私は何度か再生し直した。録音は途切れているのではなく、最初から十二秒しか入っていなかった。
その夜、私は冊子を、もう一度開いた。
七行目までを、何度も読み返した。
「五、我ら、書かれざる行を諳んずる者なり」
五行目で、視線が止まった。
書かれざる行を、諳んずる。
冊子の中で、すでに八行目の存在は予告されている。七行で完結している冊子の中に、八行目という"書かれざる行"の指示が、五行目として埋め込まれている。

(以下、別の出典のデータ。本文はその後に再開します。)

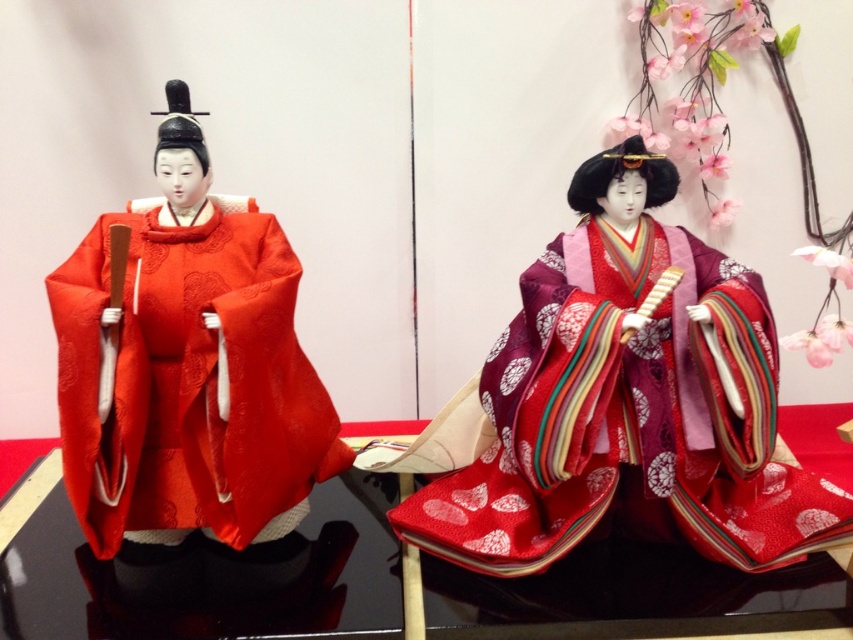
You are a photographer setting up a shoot with two dolls. You have a silky red kimono at left and a shiny black table at center. Which object is narrower in width?

The silky red kimono at left is thinner than the shiny black table at center, so the silky red kimono at left is narrower in width.

You are a photographer setting up a shoot for a traditional Japanese doll exhibition. You need to ensure that the silky red kimono at center is visible against the shiny black table at center. Based on the scene description, is the kimono positioned in a way that avoids being obscured by the table?

The silky red kimono at center is above the shiny black table at center, so it is positioned in a way that avoids being obscured by the table.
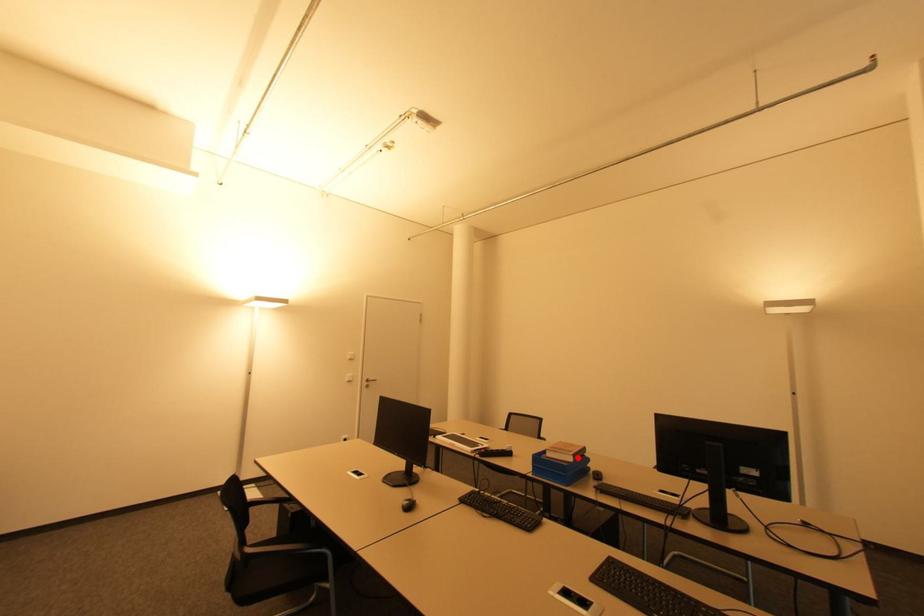
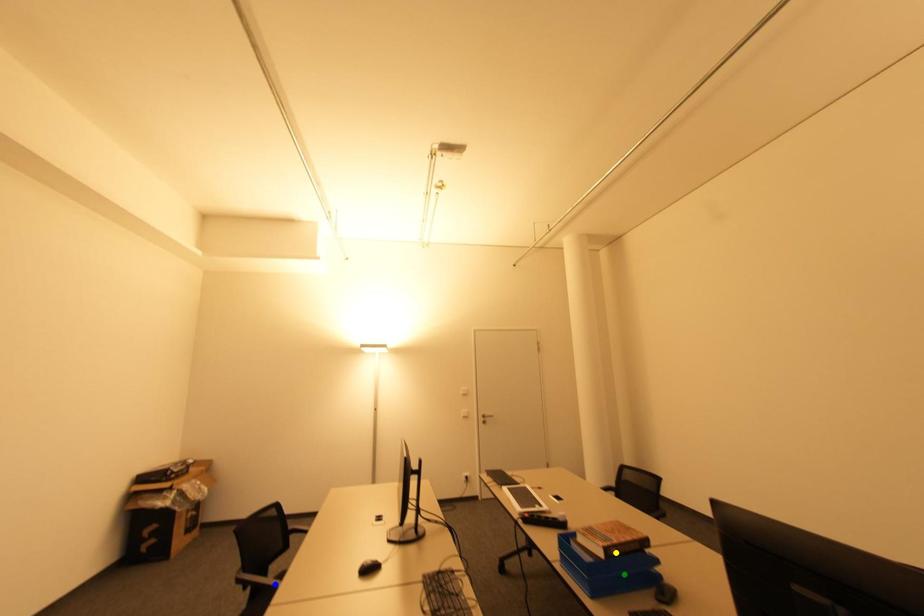
Question: I am providing you with two images of the same scene from different viewpoints. A red point is marked on the first image. You are given multiple points on the second image. Which point in image 2 represents the same 3d spot as the red point in image 1?

Choices:
 (A) yellow point
 (B) green point
 (C) blue point

Answer: (A)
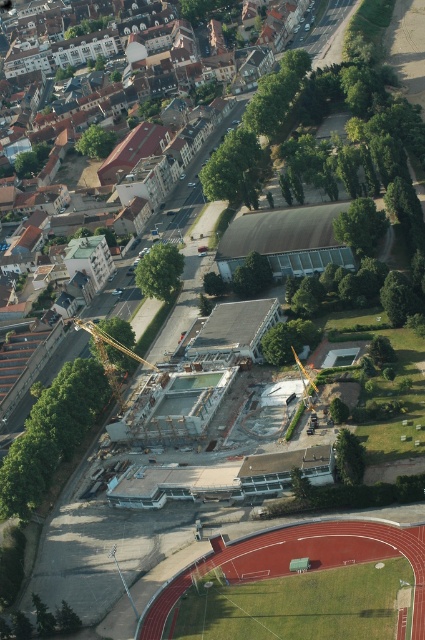
You are a drone operator flying over the urban area shown in the image. You need to deliver a package to both the point at coordinates point (147, 627) and the point at coordinates point (76, 324). Which point should you visit first if you want to minimize your flight distance?

You should visit point (147, 627) first because it is closer to the camera, so the flight distance from the current position would be shorter.

You are a drone operator tasked with capturing aerial footage of the green grass football field at lower center. Your drone has a maximum flight range of 120 meters. Can your drone safely reach the field and return without exceeding its range limit?

The distance between the green grass football field at lower center and the camera is 119.97 meters. Since the drone can fly up to 120 meters, it can safely reach the field and return within the range limit.

You are a city planner assessing the layout of this area. You need to ensure that the gold metallic crane at center can safely operate without encroaching on the green grass football field at lower center. What is the minimum safe distance required between the crane and the field according to safety regulations?

The minimum safe distance required between the gold metallic crane at center and the green grass football field at lower center is 43.68 meters, which is the current distance between them. This distance meets safety regulations.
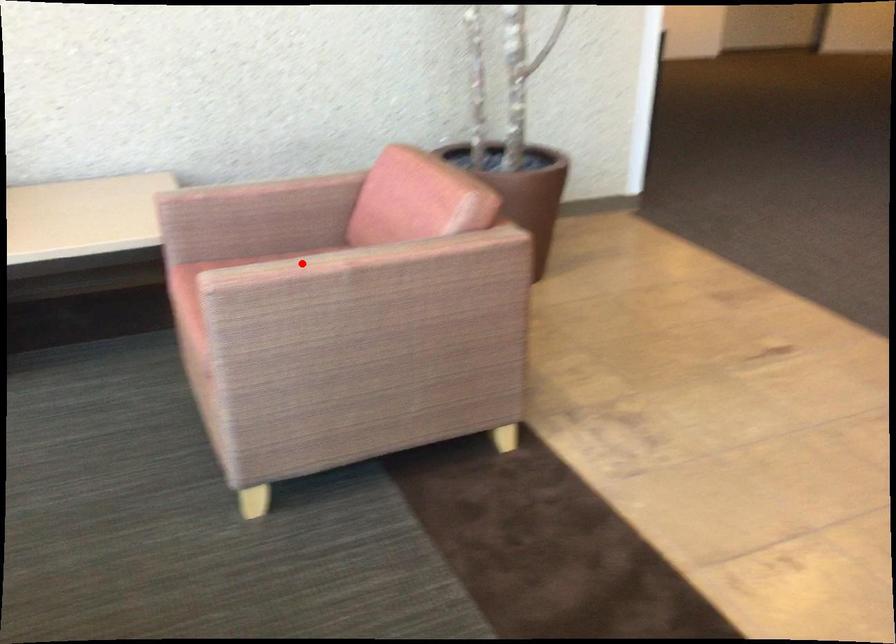
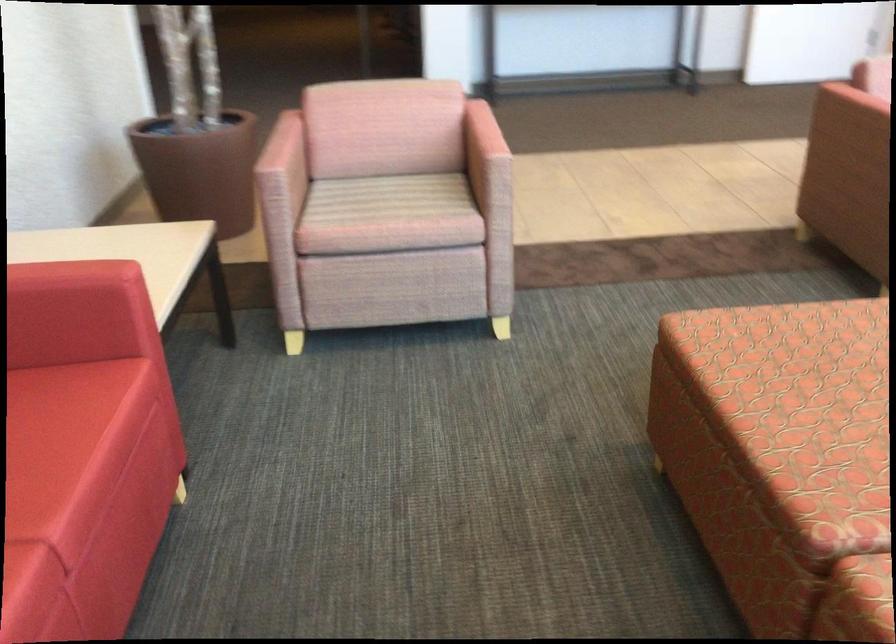
Where in the second image is the point corresponding to the highlighted location from the first image?

(481, 133)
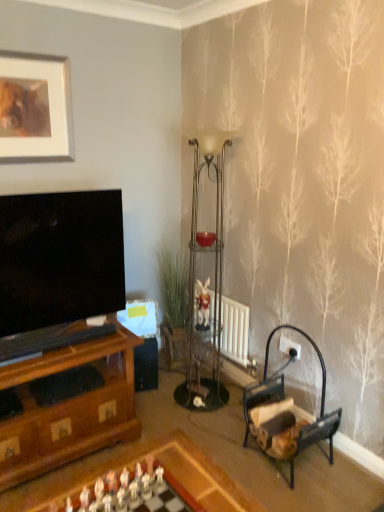
This screenshot has width=384, height=512. I want to click on vacant area situated to the left side of metallic glass side table at center, so click(x=163, y=396).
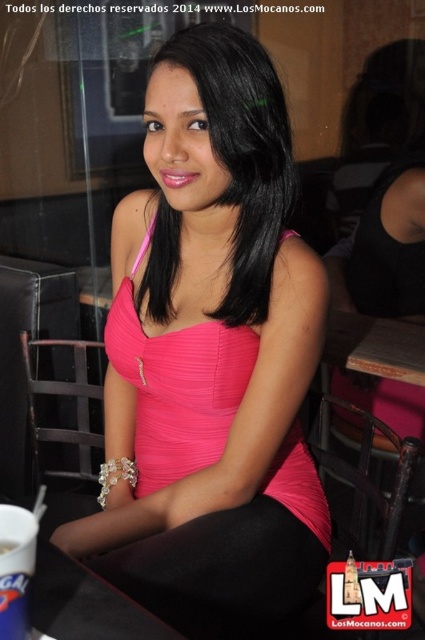
Question: Which point is closer to the camera?

Choices:
 (A) matte pink dress at center
 (B) white plastic cup at lower left
 (C) pink satin dress at center

Answer: (B)

Question: Which of these objects is positioned farthest from the black leather table at lower left?

Choices:
 (A) pink satin blouse at center
 (B) pink satin dress at center
 (C) white plastic cup at lower left

Answer: (A)

Question: Can you confirm if black leather table at lower left is positioned to the left of white plastic cup at lower left?

Choices:
 (A) no
 (B) yes

Answer: (A)

Question: Does pink satin blouse at center have a lesser width compared to black leather table at lower left?

Choices:
 (A) yes
 (B) no

Answer: (B)

Question: Is pink satin blouse at center above black leather table at lower left?

Choices:
 (A) no
 (B) yes

Answer: (B)

Question: Which point is closer to the camera?

Choices:
 (A) black leather table at lower left
 (B) pink satin blouse at center
 (C) white plastic cup at lower left
 (D) pink satin dress at center

Answer: (C)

冊子は、七行で完結しているわけではなかった。七行という形式そのものが、八行目を要求する構造になっていた。
私は冊子を閉じた。
赴任して一ヶ月と三日目の朝、私は廊下に整列した。
「我ら十六名、本日も、業務に専心いたします」
唱え終えた。続けて、田島さんが「所訓、唱和」と号令をかけた。
「一、我ら、業務を継ぐ者なり──」
私は、冊子を見なかった。
七行目までを、所員全員と同じ速度で、同じ声量で、口にした。
「七、我ら、十六の名において、ここに在り」
声がやまない。
私の口も、止まらなかった。
何を唱えているのかは、わからなかった。ただ、口の形が、舌の動きが、声帯の震えが、所員全員と完全に揃っていることだけが、わかった。
唱え終えたあと、私は何を言ったのかを思い出そうとした。
思い出せなかった。
ただ、八行目を諳んじた、ということだけが、わかっていた。